**Task:** Revise the lines starting at the one containing "After each view, print" and ending at the one containing "777.4], [0, 0, 1]] dist [-0.030711, 0.001864]" by replacing "COLMAP order" with "COLMAP parameter order", leaving everything else unchanged. Return only those lines, without the pictures.

**Exercise input:**
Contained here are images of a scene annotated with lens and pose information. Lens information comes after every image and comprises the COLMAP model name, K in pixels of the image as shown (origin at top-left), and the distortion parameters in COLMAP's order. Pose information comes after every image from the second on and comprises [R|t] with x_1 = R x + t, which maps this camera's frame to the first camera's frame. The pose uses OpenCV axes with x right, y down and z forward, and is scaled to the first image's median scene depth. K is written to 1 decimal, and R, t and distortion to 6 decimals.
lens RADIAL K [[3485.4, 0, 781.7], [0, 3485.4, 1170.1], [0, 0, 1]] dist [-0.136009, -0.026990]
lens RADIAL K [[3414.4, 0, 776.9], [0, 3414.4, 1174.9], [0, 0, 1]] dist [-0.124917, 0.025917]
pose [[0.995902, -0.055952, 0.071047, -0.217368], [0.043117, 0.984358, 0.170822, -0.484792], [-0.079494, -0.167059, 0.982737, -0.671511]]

--

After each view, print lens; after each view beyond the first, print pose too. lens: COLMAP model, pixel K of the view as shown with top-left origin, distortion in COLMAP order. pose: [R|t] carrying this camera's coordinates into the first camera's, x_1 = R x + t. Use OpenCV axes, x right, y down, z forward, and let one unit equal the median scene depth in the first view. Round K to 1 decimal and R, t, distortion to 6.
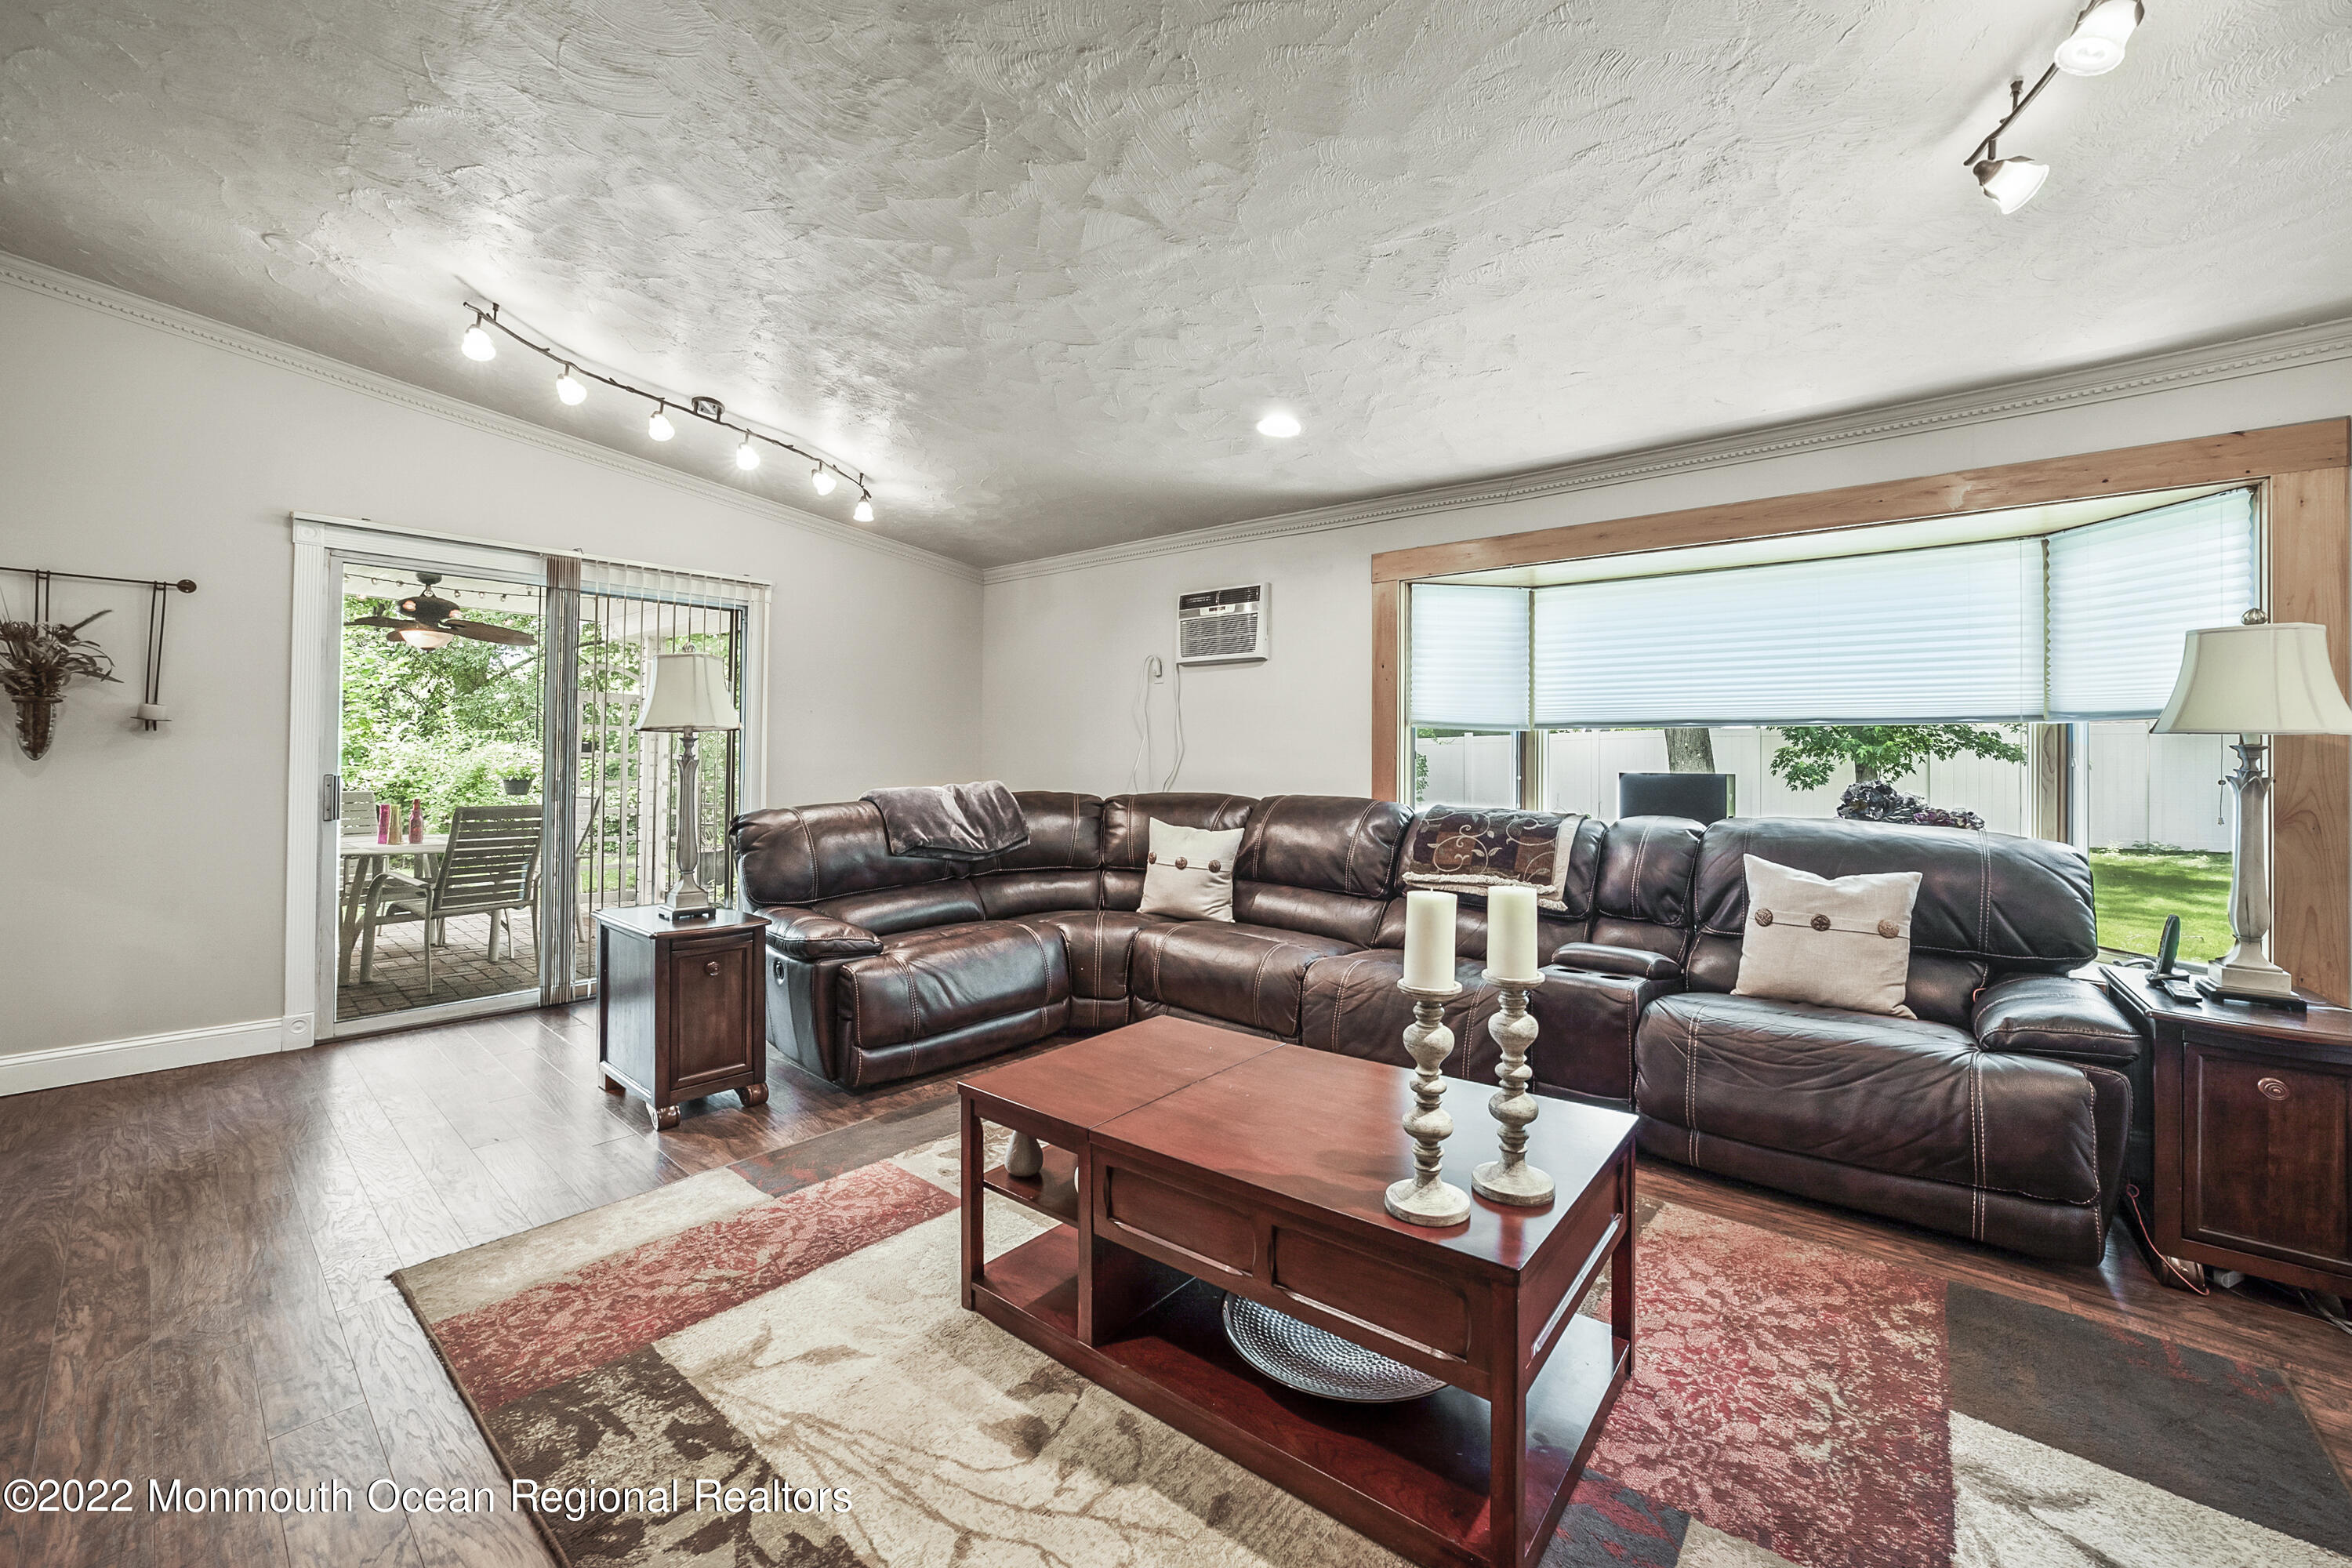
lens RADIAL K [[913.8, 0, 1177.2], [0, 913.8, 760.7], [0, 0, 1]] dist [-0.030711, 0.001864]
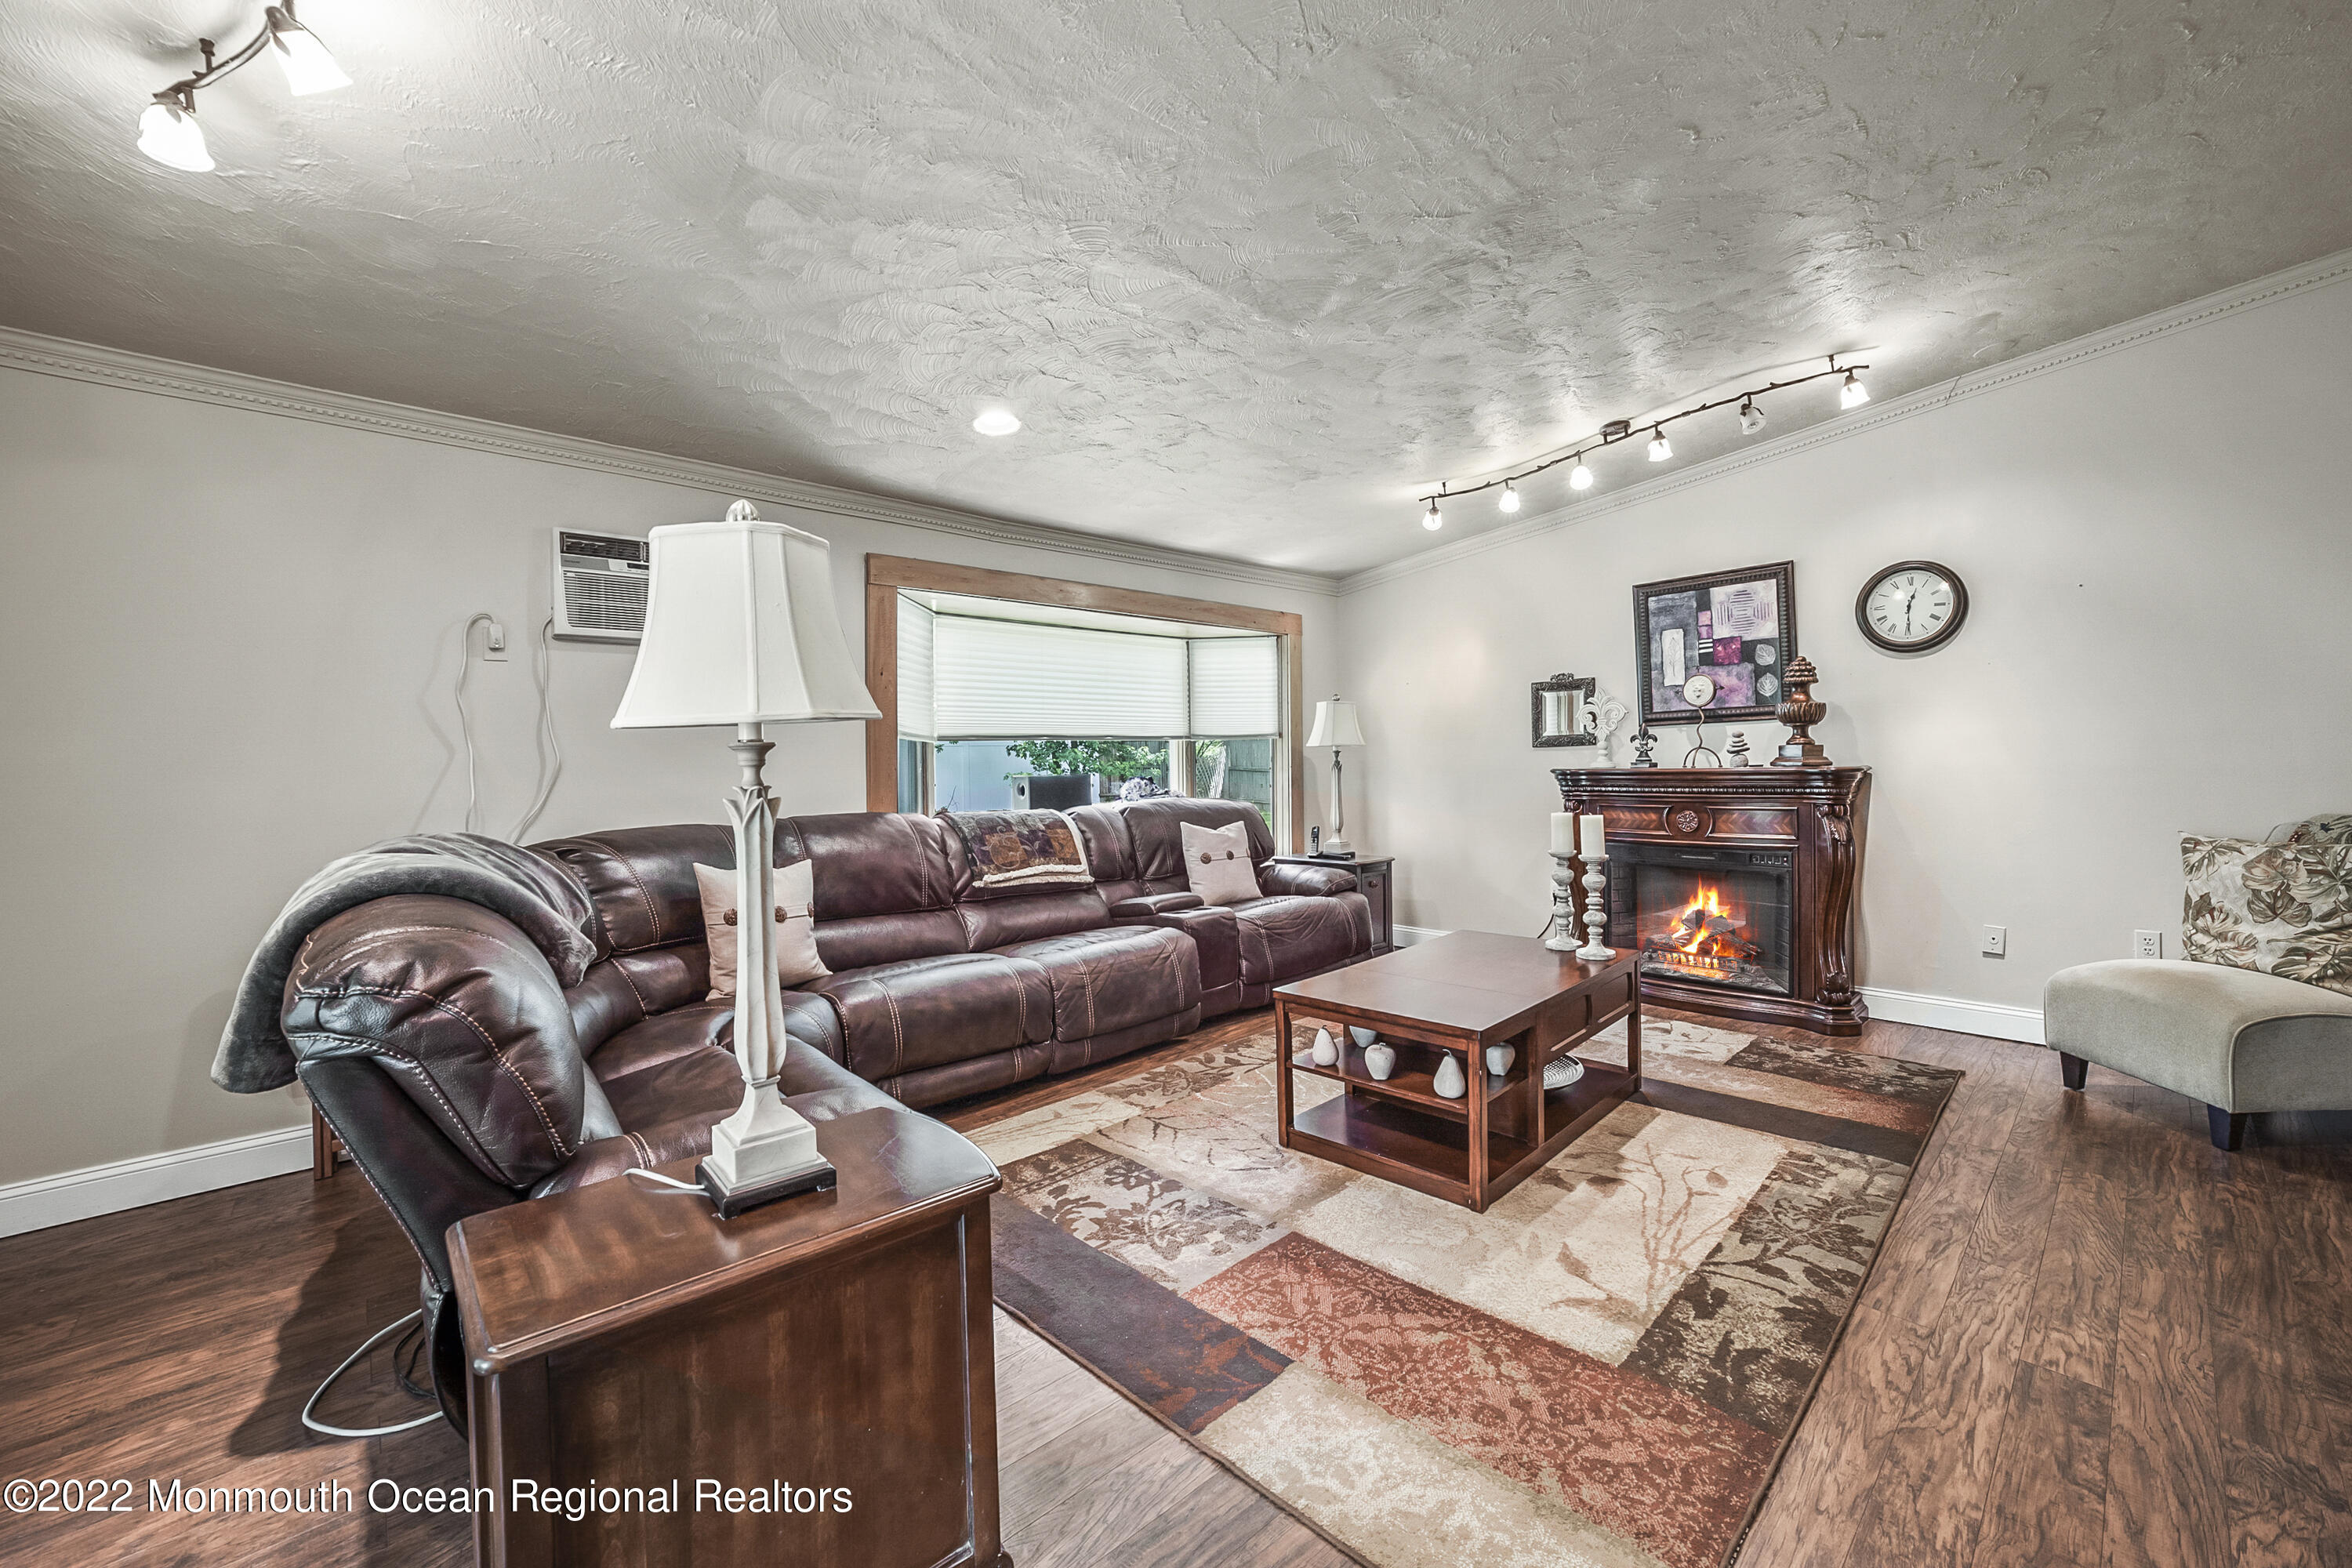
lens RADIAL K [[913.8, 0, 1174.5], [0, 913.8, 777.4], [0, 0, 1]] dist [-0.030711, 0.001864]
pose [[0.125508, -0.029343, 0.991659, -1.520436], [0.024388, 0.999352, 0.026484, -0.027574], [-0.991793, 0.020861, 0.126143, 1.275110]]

**Solution for this exercise:**
After each view, print lens; after each view beyond the first, print pose too. lens: COLMAP model, pixel K of the view as shown with top-left origin, distortion in COLMAP parameter order. pose: [R|t] carrying this camera's coordinates into the first camera's, x_1 = R x + t. Use OpenCV axes, x right, y down, z forward, and let one unit equal the median scene depth in the first view. Round K to 1 decimal and R, t, distortion to 6.
lens RADIAL K [[913.8, 0, 1177.2], [0, 913.8, 760.7], [0, 0, 1]] dist [-0.030711, 0.001864]
lens RADIAL K [[913.8, 0, 1174.5], [0, 913.8, 777.4], [0, 0, 1]] dist [-0.030711, 0.001864]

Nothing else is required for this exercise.